Plain Python Training Example (high-level)

This tutorial demonstrates how to train an A2C agent with Maze in plain Python utilizing RunContext. In the process it introduces and explains some of Maze’ most important components and concepts, going from a plain vanilla setup to an increasingly customized configuration.

This is complementary to the article on low-level training in plain Python, which guides through the same setup (but without RunContext support).

Environment Setup

We will first prepare our environment for use with Maze. In order to use Maze’s parallelization capabilities, it is necessary to define a factory function that returns a MazeEnv of your environment. This is easily done for Gym environments:

def cartpole_env_factory():
    """ Env factory for the cartpole MazeEnv """
    # Registered gym environments can be instantiated first and then provided to GymMazeEnv:
    cartpole_env = gym.make("CartPole-v0")
    maze_env = GymMazeEnv(env=cartpole_env)

    # Another possibility is to supply the gym env string to GymMazeEnv directly:
    maze_env = GymMazeEnv(env="CartPole-v0")

    return maze_env

env = cartpole_env_factory()

If you have your own environment (that is not a gym.Env) you must transform it into a MazeEnv yourself, as is shown here, and have your factory return that. If it is a custom gym env it can be instantiated with our wrapper as shown above.

Algorithm Setup

We use A2C for this example. The algorithm_config for A2C can be found here. The hyperparameters will be supplied to Maze with an algorithm-dependent AlgorithmConfig object. The one for A2C is A2CAlgorithmConfig. We will use the default parameters, which can also be found here.
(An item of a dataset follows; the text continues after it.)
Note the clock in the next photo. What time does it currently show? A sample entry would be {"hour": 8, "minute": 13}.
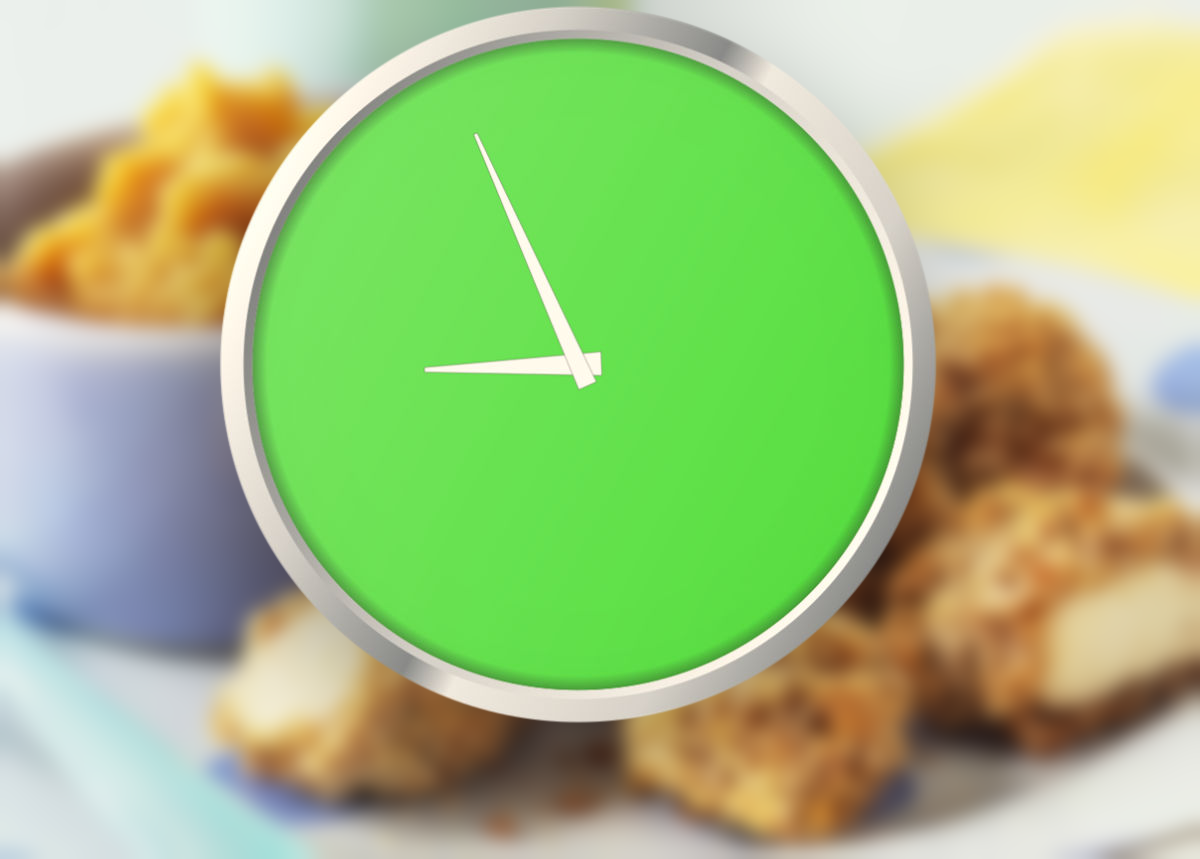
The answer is {"hour": 8, "minute": 56}
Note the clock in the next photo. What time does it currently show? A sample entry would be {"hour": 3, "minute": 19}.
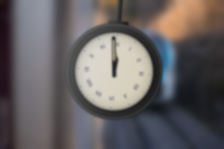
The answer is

algorithm_config = A2CAlgorithmConfig(
    n_epochs=5,
    epoch_length=25,
    patience=15,
    critic_burn_in_epochs=0,
    n_rollout_steps=100,
    lr=0.0005,
    gamma=0.98,
    gae_lambda=1.0,
    policy_loss_coef=1.0,
    value_loss_coef=0.5,
    entropy_coef=0.00025,
    max_grad_norm=0.0,
    device='cpu',
    rollout_evaluator=RolloutEvaluator(
        eval_env=SequentialVectorEnv([cartpole_env_factory]),
        n_episodes=1,
        model_selection=None,
        deterministic=True
    )
)

Having defined our environment and configured our algorithm we’re ready to train:

rc = maze.api.run_context.RunContext(env=cartpole_env_factory, algorithm=algorithm_config)
rc.train()

Custom Model Setup

However, it can be advisable to create customized networks taking full advantage of the available data. For this reason Maze supports plugging in customized policy and value networks.

Our goal is to hence train an agent with A2C using customized policy and critic networks:

rc = maze.api.run_context.RunContext(
    env=cartpole_env_factory,
    algorithm=algorithm_config,
    policy=...,
    critic=...
)
rc.train()

Here we will pay special attention to emphasize the format required by Maze. When creating your own models, it is important to know three things:

  1. Maze works with dictionaries throughout, which means that arguments for the constructor and the input and return values of the forward method are dicts with user-defined keys. In a nutshell, instances of MazeEnv can have different steps indicating the currently active task. Each step is associated with a policy, so an environment with different steps can also have different policy. By default environments have only step 0. The required format for models is explained in more detail here.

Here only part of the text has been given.